Self-supervised learning enables machines to learn without relying on labeled data. These models learn the structure of text, speech, and images by simply observing the world. Allowing these models to learn more efficiently is particularly important for videos, which require a lot of computational cost to process.
data2vec 2.0 algorithm improves the efficiency of the original data2vec; it predicts contextualized representation of the data instead of the single word of a sentence or pixel of an image. This means that the algorithm uses the whole training example into account; in this way, the data2vec learns faster than the other algorithms.
The efficiency improvement is made in several ways: targeting representations built for particular training samples and reusing them for masked versions, where some parts of the training examples are hidden. Each version is computed by student model which predicts the same contextualized target for different masked versions; in this way, the computational effort to create the representations is amortized. Another efficiency trick implemented is to not run the student encoder network for the parts of training examples that are hidden, saving significant compute cycles. This trick is similar to the masked autoencoders. Finally, a more efficient decoder model based on a multilayer convolutional network is used instead of transformers networks.

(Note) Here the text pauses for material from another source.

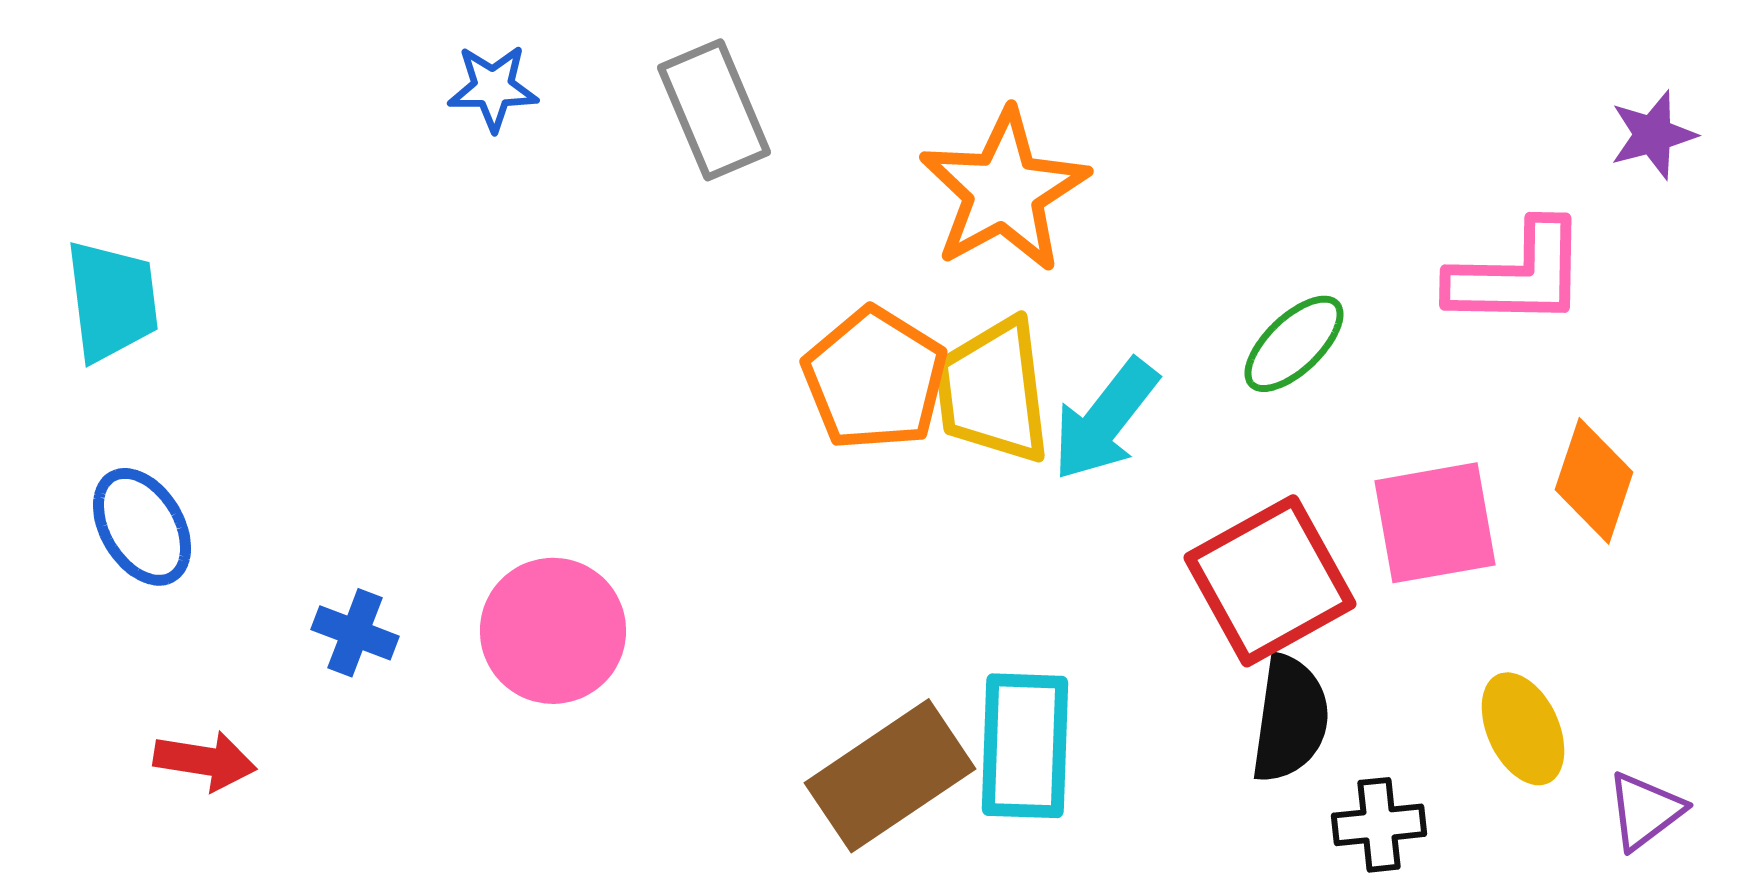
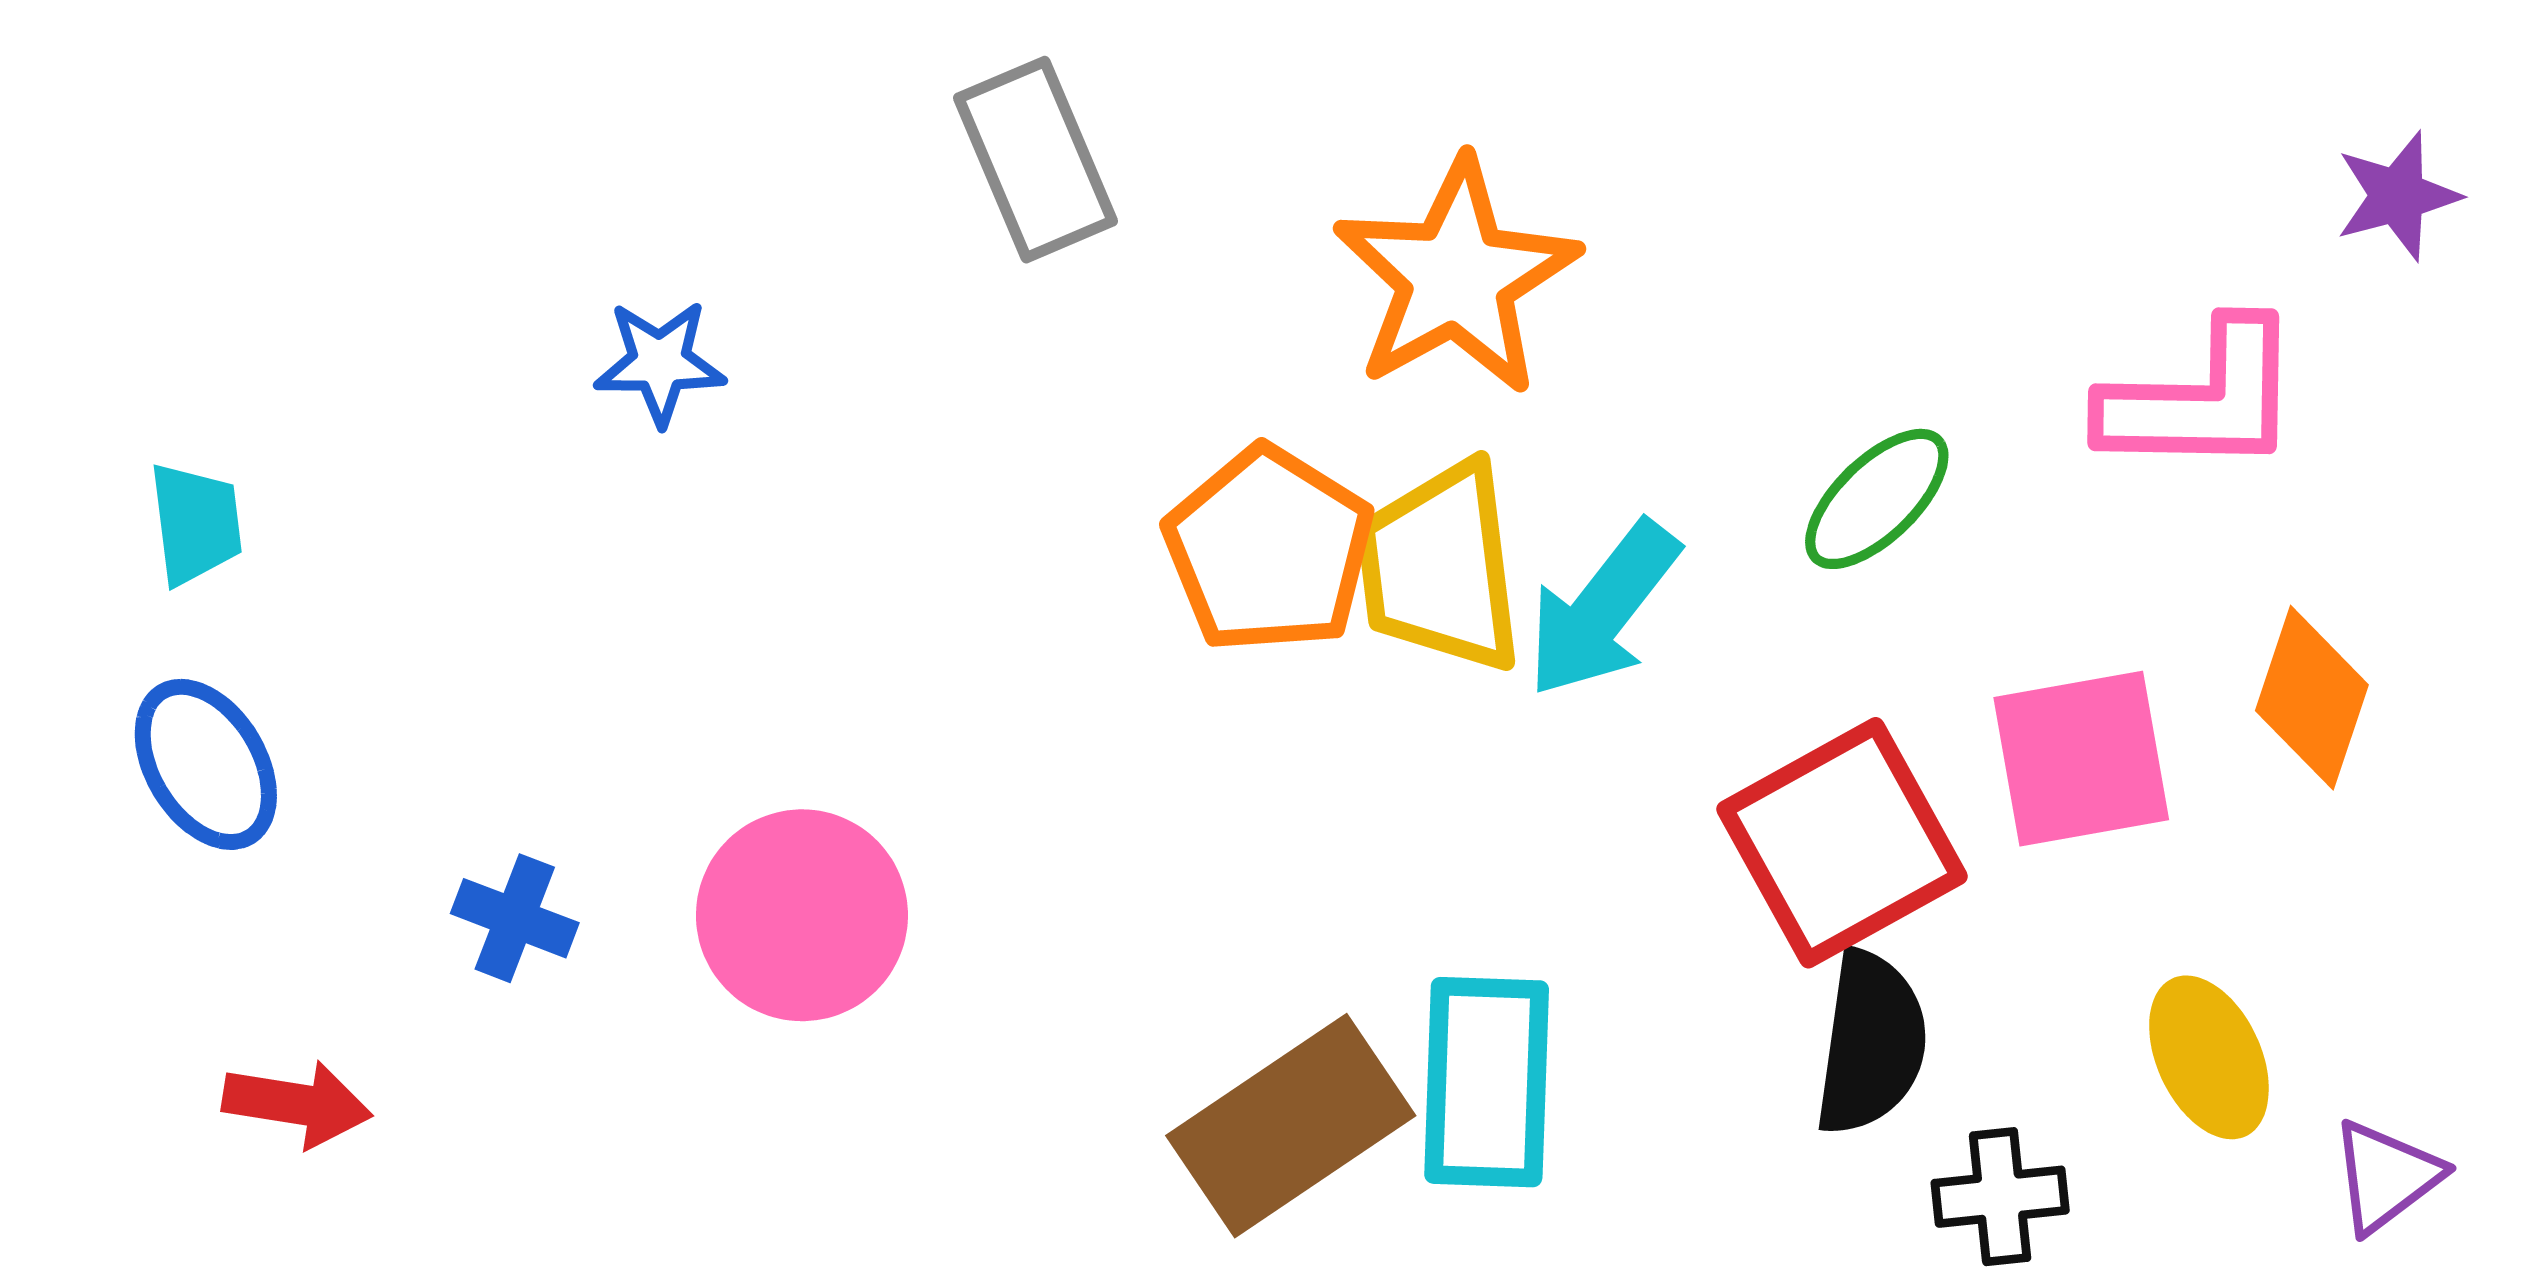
blue star: (493, 88) -> (660, 363), moved
cyan trapezoid: (112, 301) -> (196, 524), moved, size x0.7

To understand the performances of data2vec 2.0, it was tested on computer vision, speech, and text tasks considering the final accuracy and the time to pre-train the model, measured on the same hardware.
For the vision task, the benchmark was the ImageNet1-k image classification. Data2vec equals the accuracy of MAE (masked autoencoders) but is 16x faster.
data2vec 2.0 performances for computer vision task
To test data2vec on the speech tasks, LibriSpeech recognition benchmark was used as the benchmark. data2vec performed more than 11 times faster than wav2vec 2.0 (a specific pre-trained model developed by Meta for speech recognition), with similar accuracy.
data2vec 2.0 performances for speech task
data2vec 2.0 performances for NLP task
For the NLP task, the GLUE benchmark was used to understand the performances of data2vec. It achieves the same accuracy of RoBERTa (a reimplementation of BERT, a transformer base pretrained model for NLP developed by Google) in the half time of training.